> 元の文書
---------------
市場の大半を占める中古住宅の販売戸数は4、5月に大きく落ち込んだ。

だが、全米不動産業者協会 (NAR)によると、6月は年率換算で前月比20.7%増の472万戸。

統計が遡 (さかのぼ) れる1968年以降で最大の増加率となった。


NARのチーフエコノミスト、ローレンス・ユン氏は「大都市よりも郊外や小都市で販売が好調だ」と指摘する。


在宅勤務が拡大する米国では広いスペースを確保できる住宅を好む傾向が強まっている。

感染リスクを下げるため地下鉄やバスといった公共交通機関を敬遠し、マイカーで移動する機会が多くなっていることも郊外移住につながっている。
---------------
> 課題
上に示した米国の中古住宅販売に関する文章の続きを、最後の文の後から書き進めよ。
---------------
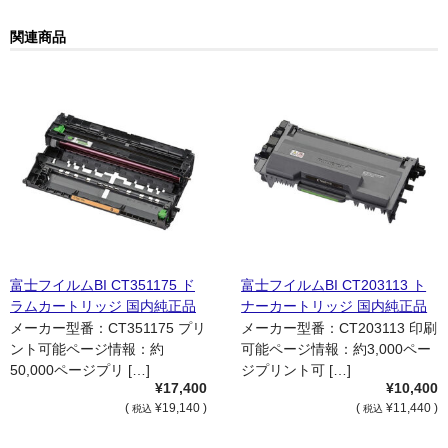
関連商品
富士フイルムBI CT351175 ド
富士フイルムBI CT203113 ト
ラムカートリッジ 国内純正品
ナーカートリッジ 国内純正品
メーカー型番：CT351175 プリ
メーカー型番：CT203113 印刷
ント可能ページ情報：約
可能ページ情報：約3,000ペー
50,000ページプリ […]
ジプリント可 […]
¥17,400
¥10,400
(
¥19,140 )
(
¥11,440 )
税込
税込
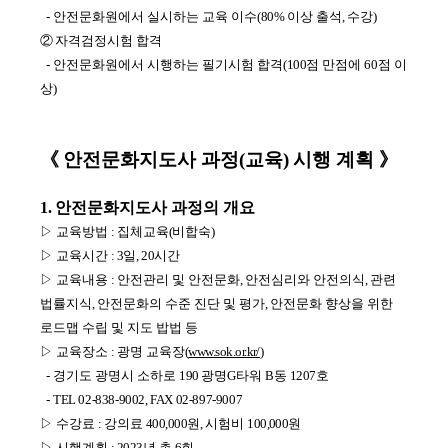
- 안전문화원에서 실시하는 교육 이수
(80%
이상 출석
,
수강
)
②
자격검정시험 합격
- 안전문화원에서 시행하는 필기시험 합격
(100
점 만점에
60
점 이
상
)
《
안전문화지도사 과정
교육
시행 계획
》
(
)
1.
안전문화지도사 과정의 개요
▷ 교육방법
:
집체교육
(
비합숙
)
▷ 교육시간
: 3
일
, 20
시간
▷
교육내용
:
안전관리 및 안전문화
,
안전심리와 안전의식
,
관련
법률지식
,
안전문화의 수준 진단 및 평가
,
안전문화 향상을 위한
로드맵 수립 및 지도 밥법 등
▷ 교육장소
:
광명 교육장
(
www.sok.or.kr/
)
- 경기도 광명시 소하로
190
광명
G
타워
B
동
1207
호
-
TEL 02-838-9002, FAX 02-897-9007
▷ 수강료
:
강의료
400,000
원
,
시험비
100,000
원
▷ 시행계획
: 2023
년 총
6
회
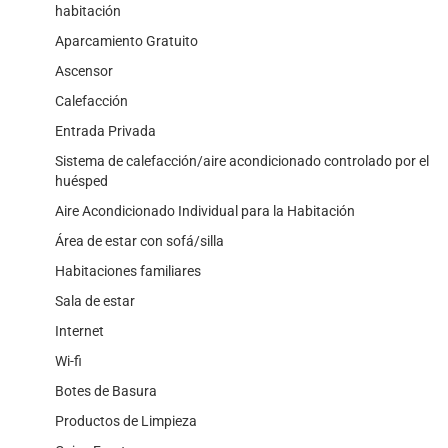
habitación
Aparcamiento Gratuito
Ascensor
Calefacción
Entrada Privada
Sistema de calefacción/aire acondicionado controlado por el
huésped
Aire Acondicionado Individual para la Habitación
Área de estar con sofá/silla
Habitaciones familiares
Sala de estar
Internet
Wi-fi
Botes de Basura
Productos de Limpieza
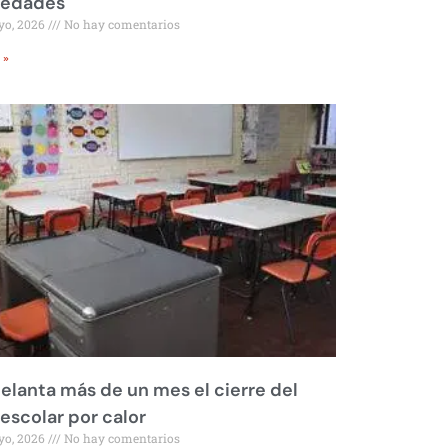
iedades
yo, 2026
No hay comentarios
 »
elanta más de un mes el cierre del
 escolar por calor
yo, 2026
No hay comentarios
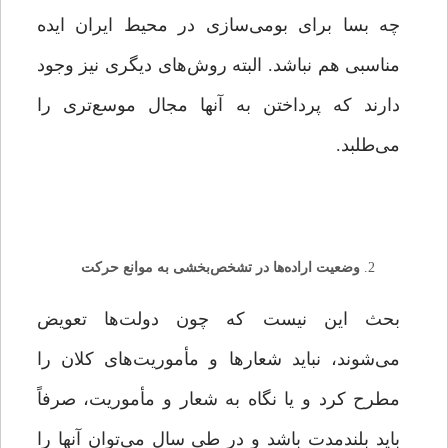
چه بسا برای بومی‌سازی در محیط ایران ایده
مناسبی هم نباشد. البته روش‌های دیگری نیز وجود
دارند که پرداختن به آنها مجال موسع‌تری را
می‌طلبد.
وضعیت اراده‌ها در تشخص‌بخشی به موانع حرکت
بحث این نیست که چون دولت‌ها تعویض
می‌شوند، نباید شعارها و مأموریت‌های کلان را
مطرح کرد و یا نگاه به شعار و مأموریت، صرفاً
باید بلندمدت باشد و در طی سال می‌توان آنها را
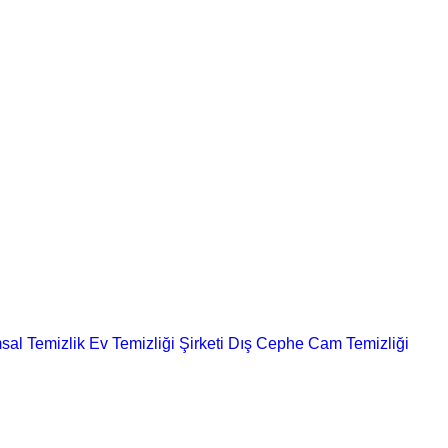
sal Temizlik
Ev Temizliği Şirketi
Dış Cephe Cam Temizliği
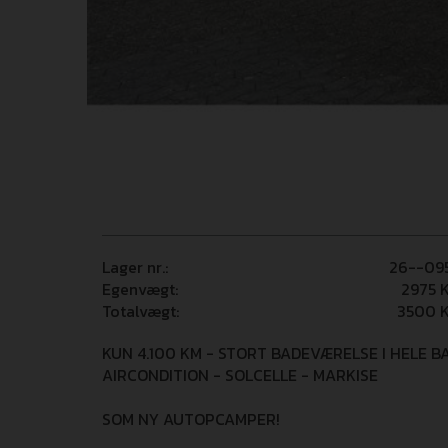
Lager nr.:
26--09
Egenvægt:
2975
K
Totalvægt:
3500
K
KUN 4.100 KM - STORT BADEVÆRELSE I HELE B
AIRCONDITION - SOLCELLE - MARKISE
SOM NY AUTOPCAMPER!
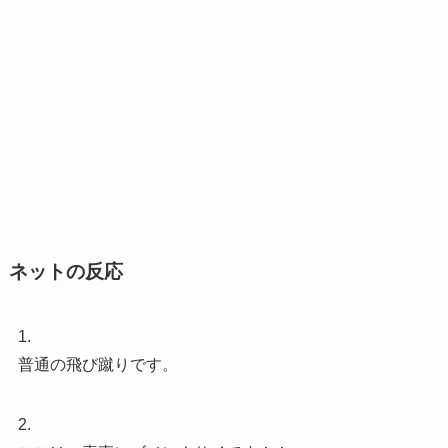
ネットの反応
1.
普通の飛び蹴りです。
2.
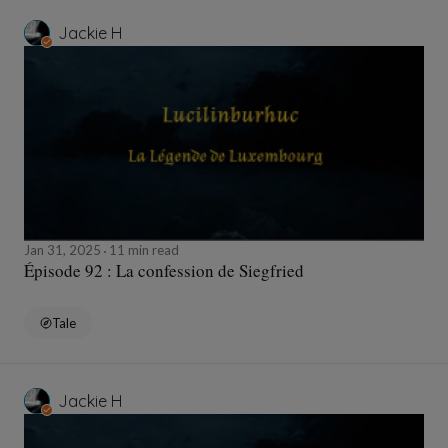
Jackie H
Jan 31, 2025
11 min read
Épisode 92 : La confession de Siegfried
Tale
Jackie H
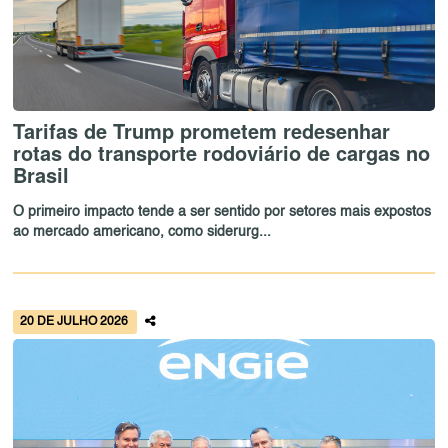
Tarifas de Trump prometem redesenhar
rotas do transporte rodoviário de cargas no
Brasil
O primeiro impacto tende a ser sentido por setores mais expostos
ao mercado americano, como siderurg...
20 DE JULHO 2026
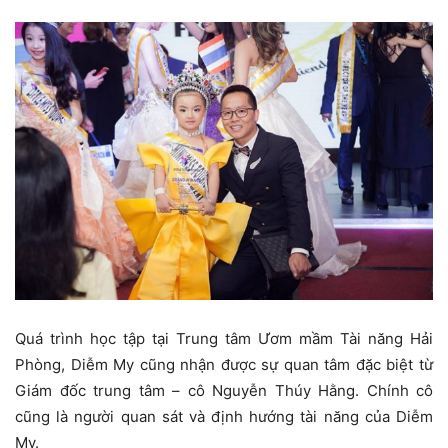
Quá trình học tập tại Trung tâm Ươm mầm Tài năng Hải
Phòng, Diễm My cũng nhận được sự quan tâm đặc biệt từ
Giám đốc trung tâm – cô Nguyễn Thúy Hằng. Chính cô
cũng là người quan sát và định hướng tài năng của Diễm
My.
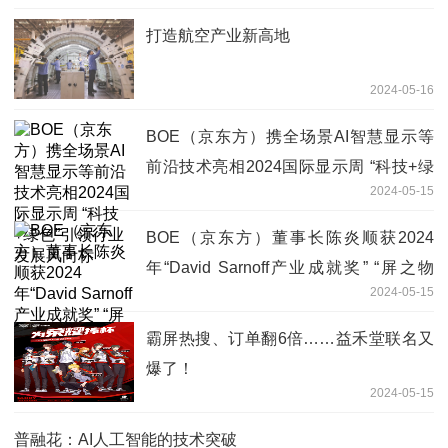
打造航空产业新高地
2024-05-16
BOE（京东方）携全场景AI智慧显示等
前沿技术亮相2024国际显示周 “科技+绿
2024-05-15
色”引领行业发展风向标
BOE（京东方）董事长陈炎顺获2024
年“David Sarnoff产业成就奖” “屏之物
2024-05-15
联”引领产业高质发展新变革
霸屏热搜、订单翻6倍……益禾堂联名又
爆了！
2024-05-15
普融花：AI人工智能的技术突破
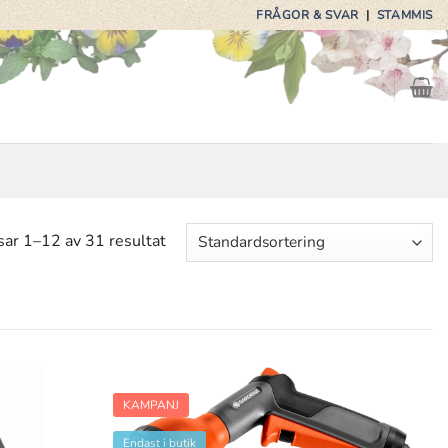
FRÅGOR & SVAR
|
STAMMIS
sar 1–12 av 31 resultat
KAMPANJ
Endast i butik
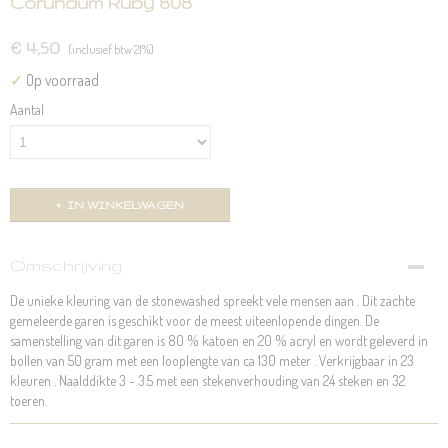
Corundum Ruby 808
€ 4,50
(inclusief btw 21%)
✓
Op voorraad
Aantal
IN WINKELWAGEN
Omschrijving
De unieke kleuring van de stonewashed spreekt vele mensen aan . Dit zachte
gemeleerde garen is geschikt voor de meest uiteenlopende dingen. De
samenstelling van dit garen is 80 % katoen en 20 % acryl en wordt geleverd in
bollen van 50 gram met een looplengte van ca 130 meter . Verkrijgbaar in 23
kleuren . Naalddikte 3 - 3.5 met een stekenverhouding van 24 steken en 32
toeren.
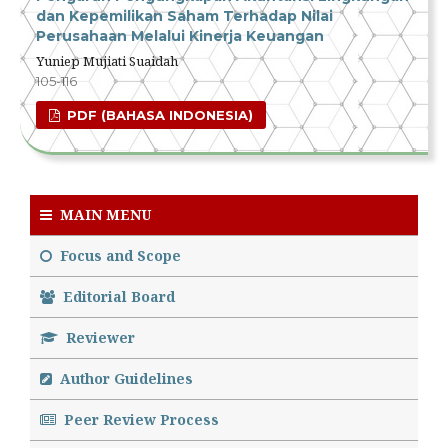
dan Kepemilikan Saham Terhadap Nilai
Perusahaan Melalui Kinerja Keuangan
Yuniep Mujiati Suaidah
105-116
PDF (BAHASA INDONESIA)
MAIN MENU
Focus and Scope
Editorial Board
Reviewer
Author Guidelines
Peer Review Process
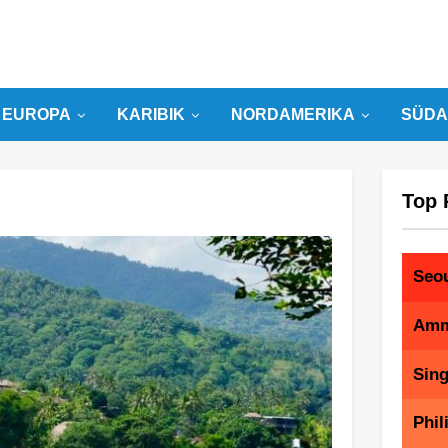
EUROPA
KARIBIK
NORDAMERIKA
SÜDA
Top 
Seo
Am
Sin
Phil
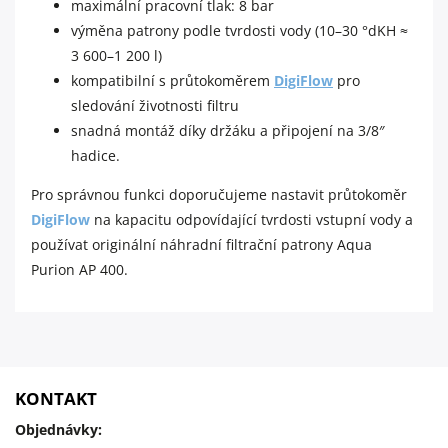
maximální pracovní tlak: 8 bar
výměna patrony podle tvrdosti vody (10–30 °dKH ≈
3 600–1 200 l)
kompatibilní s průtokoměrem
DigiFlow
pro
sledování životnosti filtru
snadná montáž díky držáku a připojení na 3/8″
hadice.
Pro správnou funkci doporučujeme nastavit průtokoměr
DigiFlow
na kapacitu odpovídající tvrdosti vstupní vody a
používat originální náhradní filtrační patrony Aqua
Purion AP 400.
KONTAKT
Objednávky:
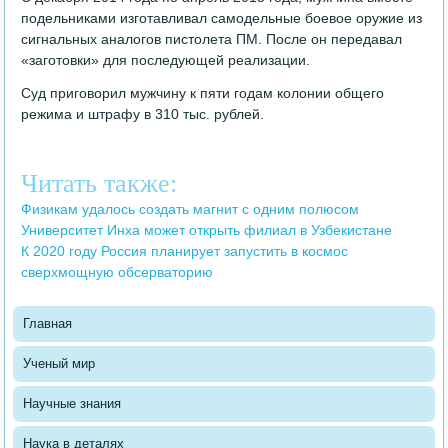
подельниками изготавливал самодельные боевое оружие из
сигнальных аналогов пистолета ПМ. После он передавал
«заготовки» для последующей реализации.
Суд приговорил мужчину к пяти годам колонии общего
режима и штрафу в 310 тыс. рублей.
Читать также:
Физикам удалось создать магнит с одним полюсом
Университет Инха может открыть филиал в Узбекистане
К 2020 году Россия планирует запустить в космос
сверхмощную обсерваторию
Главная
Ученый мир
Научные знания
Наука в деталях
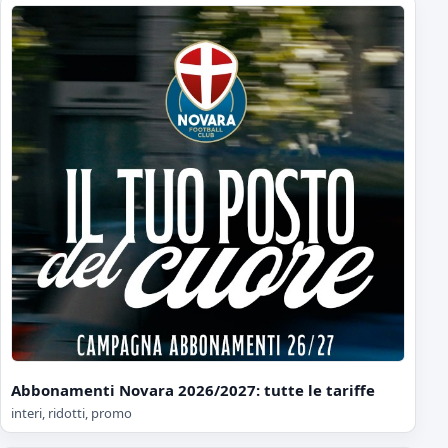
Abbonamenti Novara 2026/2027: tutte le tariffe
interi, ridotti, promo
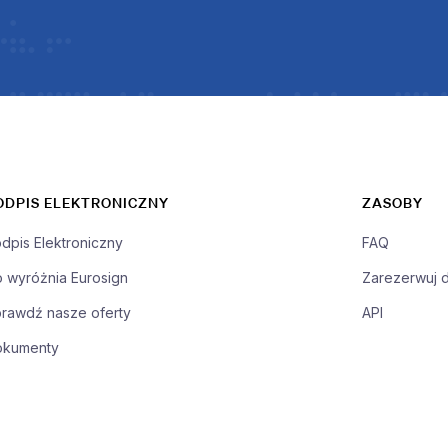
ODPIS ELEKTRONICZNY
ZASOBY
dpis Elektroniczny
FAQ
 wyróżnia Eurosign
Zarezerwuj 
rawdź nasze oferty
API
okumenty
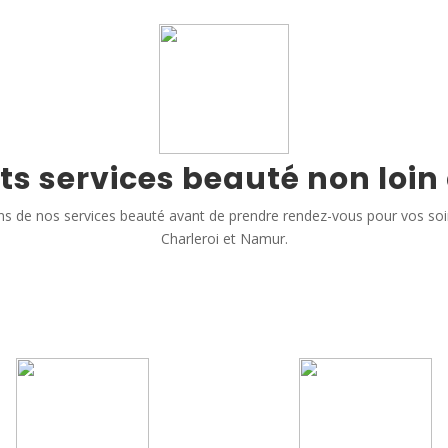
ts services beauté non loin
s de nos services beauté avant de prendre rendez-vous pour vos so
Charleroi et Namur.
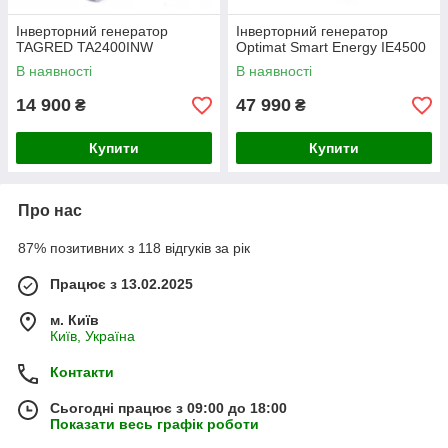
Інверторний генератор
Інверторний генератор
TAGRED TA2400INW
Optimat Smart Energy IE4500
В наявності
В наявності
14 900
47 990
₴
₴
Купити
Купити
Про нас
87% позитивних з 118 відгуків за рік
Працює з 13.02.2025
м. Київ
Київ, Україна
Контакти
Сьогодні працює з 09:00 до 18:00
Показати весь графік роботи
---------------
> 以下の出力
米商務省がまとめている新築住宅の着工件数も6月は年率換算で前月比17.3%増の1,186,000戸と大幅な伸びを記録した。

新築住宅の販売も13.8%増となった。


米連邦準備制度理事会 (FRB) は景気回復を目的に事実上のゼロ金利政策を継続。

住宅ローン金利低下の要因となり、購入欲を支える。


米連邦住宅貸付抵当公社(フレディマック)によると、30年固定金利は7月16日までの1週間平均で2.98%。

1971年以降で初めて3%を下回った。